PROBLEM TO WORK ON:
The listing below holds a line with "Give the box of the water bottle at (672, 521)." and a later line with "Which thing supports". Write out those two lines and every line between them, exactly, and nothing else.

DATA EXTRACTS:
■ ■ ■ ■ ■

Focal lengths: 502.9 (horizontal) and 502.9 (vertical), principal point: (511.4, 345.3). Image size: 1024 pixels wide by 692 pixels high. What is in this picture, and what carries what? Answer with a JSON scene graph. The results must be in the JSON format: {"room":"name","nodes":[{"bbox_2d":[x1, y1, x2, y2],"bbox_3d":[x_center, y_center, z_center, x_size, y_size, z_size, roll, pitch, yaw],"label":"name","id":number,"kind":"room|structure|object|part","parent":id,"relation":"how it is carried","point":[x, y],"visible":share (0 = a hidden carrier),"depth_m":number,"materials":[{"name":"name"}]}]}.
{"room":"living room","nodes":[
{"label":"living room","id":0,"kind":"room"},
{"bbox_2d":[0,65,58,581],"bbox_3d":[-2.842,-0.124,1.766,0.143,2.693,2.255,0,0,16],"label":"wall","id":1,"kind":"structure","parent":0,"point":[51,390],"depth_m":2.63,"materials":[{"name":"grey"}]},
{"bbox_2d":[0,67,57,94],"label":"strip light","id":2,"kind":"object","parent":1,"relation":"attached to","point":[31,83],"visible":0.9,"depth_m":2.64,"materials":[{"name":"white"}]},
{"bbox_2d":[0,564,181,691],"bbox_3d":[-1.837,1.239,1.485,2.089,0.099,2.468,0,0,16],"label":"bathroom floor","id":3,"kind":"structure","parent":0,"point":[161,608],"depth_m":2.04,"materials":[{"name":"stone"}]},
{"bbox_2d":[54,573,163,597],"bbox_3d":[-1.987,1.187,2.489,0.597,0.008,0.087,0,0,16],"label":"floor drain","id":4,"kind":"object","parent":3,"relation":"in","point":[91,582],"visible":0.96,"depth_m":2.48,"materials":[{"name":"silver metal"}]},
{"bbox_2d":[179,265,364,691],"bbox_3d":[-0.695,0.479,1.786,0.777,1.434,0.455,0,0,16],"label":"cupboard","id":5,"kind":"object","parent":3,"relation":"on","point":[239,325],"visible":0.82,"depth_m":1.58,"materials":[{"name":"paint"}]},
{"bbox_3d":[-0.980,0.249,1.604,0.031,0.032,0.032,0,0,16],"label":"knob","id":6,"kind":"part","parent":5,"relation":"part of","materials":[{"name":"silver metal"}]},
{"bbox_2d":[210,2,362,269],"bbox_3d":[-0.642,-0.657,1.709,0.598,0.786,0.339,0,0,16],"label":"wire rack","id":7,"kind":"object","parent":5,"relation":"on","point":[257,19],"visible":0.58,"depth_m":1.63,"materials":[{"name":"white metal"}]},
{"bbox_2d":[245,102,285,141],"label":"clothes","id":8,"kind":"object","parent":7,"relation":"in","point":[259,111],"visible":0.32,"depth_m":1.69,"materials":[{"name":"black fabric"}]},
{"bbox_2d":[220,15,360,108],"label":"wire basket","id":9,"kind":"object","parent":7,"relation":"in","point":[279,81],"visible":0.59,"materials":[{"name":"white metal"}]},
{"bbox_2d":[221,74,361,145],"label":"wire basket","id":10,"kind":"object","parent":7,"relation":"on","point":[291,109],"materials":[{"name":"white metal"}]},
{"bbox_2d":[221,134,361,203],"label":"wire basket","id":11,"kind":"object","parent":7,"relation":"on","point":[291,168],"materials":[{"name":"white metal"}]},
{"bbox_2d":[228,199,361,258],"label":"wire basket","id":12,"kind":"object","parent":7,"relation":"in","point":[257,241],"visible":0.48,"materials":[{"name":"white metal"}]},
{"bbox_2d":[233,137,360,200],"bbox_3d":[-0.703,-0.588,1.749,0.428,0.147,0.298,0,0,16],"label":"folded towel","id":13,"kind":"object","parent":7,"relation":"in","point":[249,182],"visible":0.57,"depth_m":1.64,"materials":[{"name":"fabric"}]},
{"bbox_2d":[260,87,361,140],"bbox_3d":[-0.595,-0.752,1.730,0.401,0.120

■ ■ ■ ■ ■

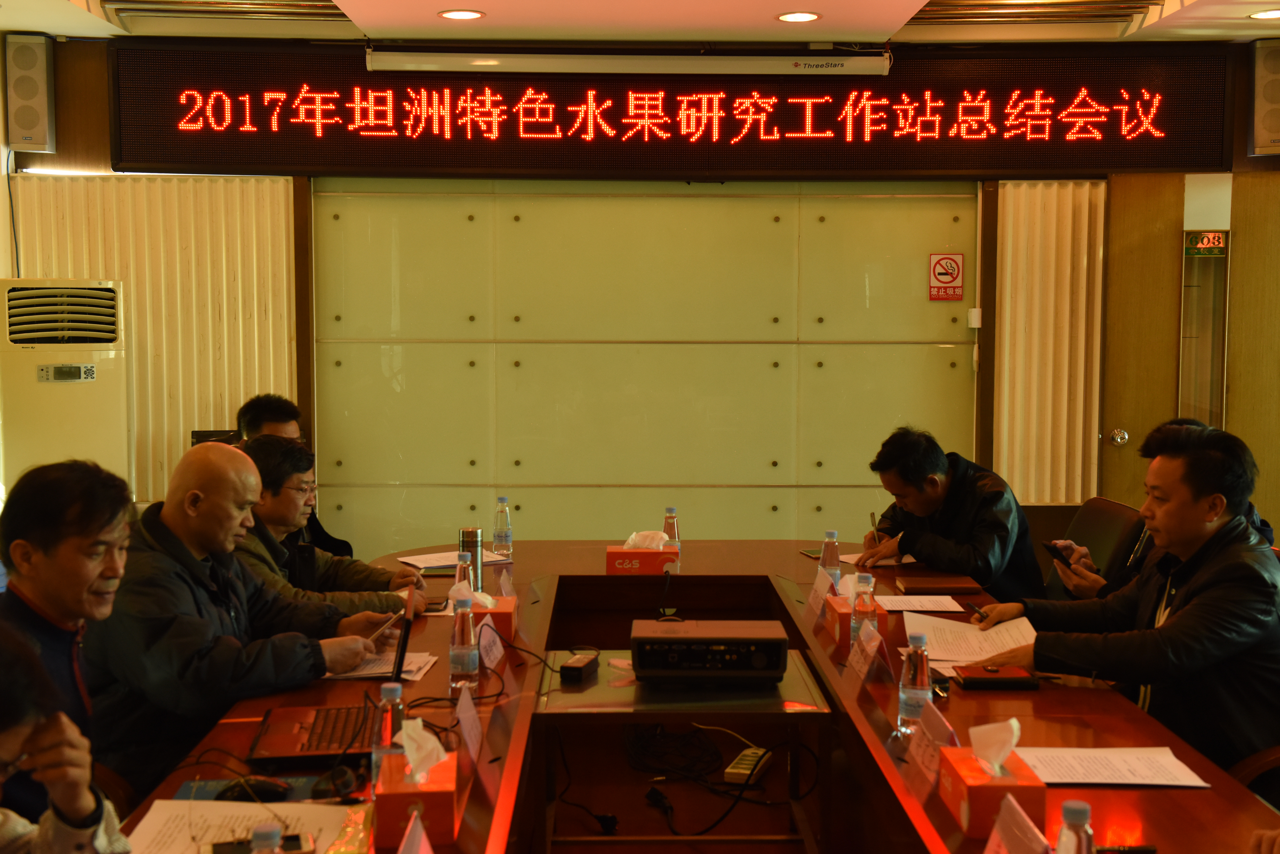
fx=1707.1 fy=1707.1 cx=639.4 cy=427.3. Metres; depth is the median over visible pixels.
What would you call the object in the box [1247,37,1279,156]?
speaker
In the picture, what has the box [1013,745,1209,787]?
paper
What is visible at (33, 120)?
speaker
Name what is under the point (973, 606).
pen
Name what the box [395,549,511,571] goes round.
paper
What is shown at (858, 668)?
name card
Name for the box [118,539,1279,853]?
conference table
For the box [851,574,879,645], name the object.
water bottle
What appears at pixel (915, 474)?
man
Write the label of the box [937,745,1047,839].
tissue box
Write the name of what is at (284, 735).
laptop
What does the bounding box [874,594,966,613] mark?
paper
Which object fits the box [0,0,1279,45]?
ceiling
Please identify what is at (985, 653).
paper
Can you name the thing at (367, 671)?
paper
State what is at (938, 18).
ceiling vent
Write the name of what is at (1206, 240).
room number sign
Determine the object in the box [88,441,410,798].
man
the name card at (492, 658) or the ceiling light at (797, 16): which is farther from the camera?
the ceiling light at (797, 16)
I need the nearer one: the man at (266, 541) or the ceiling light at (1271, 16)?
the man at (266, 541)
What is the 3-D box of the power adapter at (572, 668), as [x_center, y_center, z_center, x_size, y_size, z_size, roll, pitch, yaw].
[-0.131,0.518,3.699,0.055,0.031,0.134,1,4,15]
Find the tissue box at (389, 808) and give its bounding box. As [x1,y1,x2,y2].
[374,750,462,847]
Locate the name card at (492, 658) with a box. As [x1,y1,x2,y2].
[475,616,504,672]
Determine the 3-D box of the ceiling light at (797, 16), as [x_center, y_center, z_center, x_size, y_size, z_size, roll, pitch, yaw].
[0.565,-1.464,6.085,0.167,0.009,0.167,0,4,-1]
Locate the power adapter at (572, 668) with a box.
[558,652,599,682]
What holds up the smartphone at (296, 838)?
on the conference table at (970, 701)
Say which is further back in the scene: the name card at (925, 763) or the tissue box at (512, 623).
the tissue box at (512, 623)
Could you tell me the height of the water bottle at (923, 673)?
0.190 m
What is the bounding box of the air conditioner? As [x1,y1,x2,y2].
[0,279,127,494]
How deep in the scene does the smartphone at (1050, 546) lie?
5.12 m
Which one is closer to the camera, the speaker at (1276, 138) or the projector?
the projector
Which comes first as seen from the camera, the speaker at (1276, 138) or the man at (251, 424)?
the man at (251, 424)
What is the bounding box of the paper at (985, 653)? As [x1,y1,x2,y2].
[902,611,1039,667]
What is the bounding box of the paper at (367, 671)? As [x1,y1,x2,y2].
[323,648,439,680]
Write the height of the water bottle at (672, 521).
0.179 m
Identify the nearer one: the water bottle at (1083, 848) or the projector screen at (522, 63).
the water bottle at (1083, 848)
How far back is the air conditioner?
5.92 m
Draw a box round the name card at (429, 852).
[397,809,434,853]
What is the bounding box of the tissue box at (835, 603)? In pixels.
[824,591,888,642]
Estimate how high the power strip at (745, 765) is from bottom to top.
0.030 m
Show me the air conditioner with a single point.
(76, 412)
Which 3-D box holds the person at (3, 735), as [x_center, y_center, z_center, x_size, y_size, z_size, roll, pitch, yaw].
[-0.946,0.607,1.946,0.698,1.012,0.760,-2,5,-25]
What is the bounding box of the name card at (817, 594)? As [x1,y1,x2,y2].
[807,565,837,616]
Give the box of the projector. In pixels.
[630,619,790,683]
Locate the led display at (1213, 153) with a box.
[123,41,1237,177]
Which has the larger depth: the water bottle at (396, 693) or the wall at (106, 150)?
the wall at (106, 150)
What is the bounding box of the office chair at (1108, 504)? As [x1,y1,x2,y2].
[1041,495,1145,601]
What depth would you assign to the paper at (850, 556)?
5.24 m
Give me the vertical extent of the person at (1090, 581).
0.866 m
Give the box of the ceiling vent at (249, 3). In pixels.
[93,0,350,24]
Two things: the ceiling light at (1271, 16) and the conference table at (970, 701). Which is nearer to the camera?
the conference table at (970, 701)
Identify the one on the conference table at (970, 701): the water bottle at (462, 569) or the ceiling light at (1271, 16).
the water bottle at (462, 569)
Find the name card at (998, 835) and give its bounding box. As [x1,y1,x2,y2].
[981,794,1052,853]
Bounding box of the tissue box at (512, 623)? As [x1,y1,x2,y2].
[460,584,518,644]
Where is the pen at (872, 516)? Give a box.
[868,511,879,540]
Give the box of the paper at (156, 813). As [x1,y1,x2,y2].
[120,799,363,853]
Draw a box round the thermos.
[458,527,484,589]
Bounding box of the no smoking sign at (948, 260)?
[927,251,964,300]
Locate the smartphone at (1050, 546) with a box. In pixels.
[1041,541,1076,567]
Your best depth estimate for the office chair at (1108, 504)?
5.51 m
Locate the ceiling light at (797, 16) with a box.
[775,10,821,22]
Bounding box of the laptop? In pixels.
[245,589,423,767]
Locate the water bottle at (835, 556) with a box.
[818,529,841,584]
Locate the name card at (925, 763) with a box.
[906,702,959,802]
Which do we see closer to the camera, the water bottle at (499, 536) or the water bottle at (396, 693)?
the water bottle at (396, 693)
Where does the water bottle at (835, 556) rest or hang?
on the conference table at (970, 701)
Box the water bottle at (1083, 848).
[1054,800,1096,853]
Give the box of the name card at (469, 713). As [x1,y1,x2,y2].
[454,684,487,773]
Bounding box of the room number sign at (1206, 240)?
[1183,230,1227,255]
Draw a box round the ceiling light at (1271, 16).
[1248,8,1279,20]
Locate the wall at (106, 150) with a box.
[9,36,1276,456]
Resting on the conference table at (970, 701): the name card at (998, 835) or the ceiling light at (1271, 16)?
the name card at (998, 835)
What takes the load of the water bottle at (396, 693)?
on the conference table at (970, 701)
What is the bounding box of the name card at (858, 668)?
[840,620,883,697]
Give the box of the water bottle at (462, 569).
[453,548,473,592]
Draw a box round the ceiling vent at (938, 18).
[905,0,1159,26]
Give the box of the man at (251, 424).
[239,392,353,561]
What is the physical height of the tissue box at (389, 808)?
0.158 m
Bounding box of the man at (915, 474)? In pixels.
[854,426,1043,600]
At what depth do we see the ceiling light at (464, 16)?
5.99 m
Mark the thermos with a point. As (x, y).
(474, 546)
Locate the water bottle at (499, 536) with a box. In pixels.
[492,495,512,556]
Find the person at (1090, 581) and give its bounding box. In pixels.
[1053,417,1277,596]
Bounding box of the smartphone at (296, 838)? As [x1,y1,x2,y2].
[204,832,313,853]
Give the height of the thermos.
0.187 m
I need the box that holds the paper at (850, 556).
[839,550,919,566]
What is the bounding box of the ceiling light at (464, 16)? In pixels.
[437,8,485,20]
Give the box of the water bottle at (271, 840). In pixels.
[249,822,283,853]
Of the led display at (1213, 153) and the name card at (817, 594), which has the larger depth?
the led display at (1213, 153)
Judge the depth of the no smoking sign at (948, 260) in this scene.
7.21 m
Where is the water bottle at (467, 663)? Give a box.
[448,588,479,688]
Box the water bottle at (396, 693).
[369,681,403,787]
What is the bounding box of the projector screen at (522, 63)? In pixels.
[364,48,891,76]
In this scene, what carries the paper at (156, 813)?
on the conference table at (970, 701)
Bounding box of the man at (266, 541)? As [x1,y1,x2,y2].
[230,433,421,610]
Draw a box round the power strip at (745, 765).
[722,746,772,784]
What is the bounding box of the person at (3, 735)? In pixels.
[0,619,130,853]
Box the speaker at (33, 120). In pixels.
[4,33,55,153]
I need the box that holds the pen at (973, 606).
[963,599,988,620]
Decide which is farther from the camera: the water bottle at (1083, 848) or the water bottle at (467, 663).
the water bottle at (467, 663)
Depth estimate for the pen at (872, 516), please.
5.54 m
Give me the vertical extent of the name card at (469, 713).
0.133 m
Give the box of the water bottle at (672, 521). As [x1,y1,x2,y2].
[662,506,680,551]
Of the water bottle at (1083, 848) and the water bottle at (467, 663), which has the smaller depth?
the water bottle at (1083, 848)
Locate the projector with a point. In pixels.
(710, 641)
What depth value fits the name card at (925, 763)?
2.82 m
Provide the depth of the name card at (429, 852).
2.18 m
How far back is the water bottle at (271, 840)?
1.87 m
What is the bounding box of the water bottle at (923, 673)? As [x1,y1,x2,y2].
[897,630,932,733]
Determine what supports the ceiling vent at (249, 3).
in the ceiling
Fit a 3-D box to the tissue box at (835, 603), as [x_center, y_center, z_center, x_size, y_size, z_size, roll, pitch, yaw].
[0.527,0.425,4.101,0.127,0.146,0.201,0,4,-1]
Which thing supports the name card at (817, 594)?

■ ■ ■ ■ ■

COMPLETED TASK:
Give the box of the water bottle at (672, 521). As [x1,y1,x2,y2].
[662,506,680,551]
Of the water bottle at (1083, 848) and the water bottle at (467, 663), which has the smaller depth?
the water bottle at (1083, 848)
Locate the projector with a point. In pixels.
(710, 641)
What depth value fits the name card at (925, 763)?
2.82 m
Provide the depth of the name card at (429, 852).
2.18 m
How far back is the water bottle at (271, 840)?
1.87 m
What is the bounding box of the water bottle at (923, 673)? As [x1,y1,x2,y2].
[897,630,932,733]
Determine what supports the ceiling vent at (249, 3).
in the ceiling
Fit a 3-D box to the tissue box at (835, 603), as [x_center, y_center, z_center, x_size, y_size, z_size, roll, pitch, yaw].
[0.527,0.425,4.101,0.127,0.146,0.201,0,4,-1]
Which thing supports the name card at (817, 594)?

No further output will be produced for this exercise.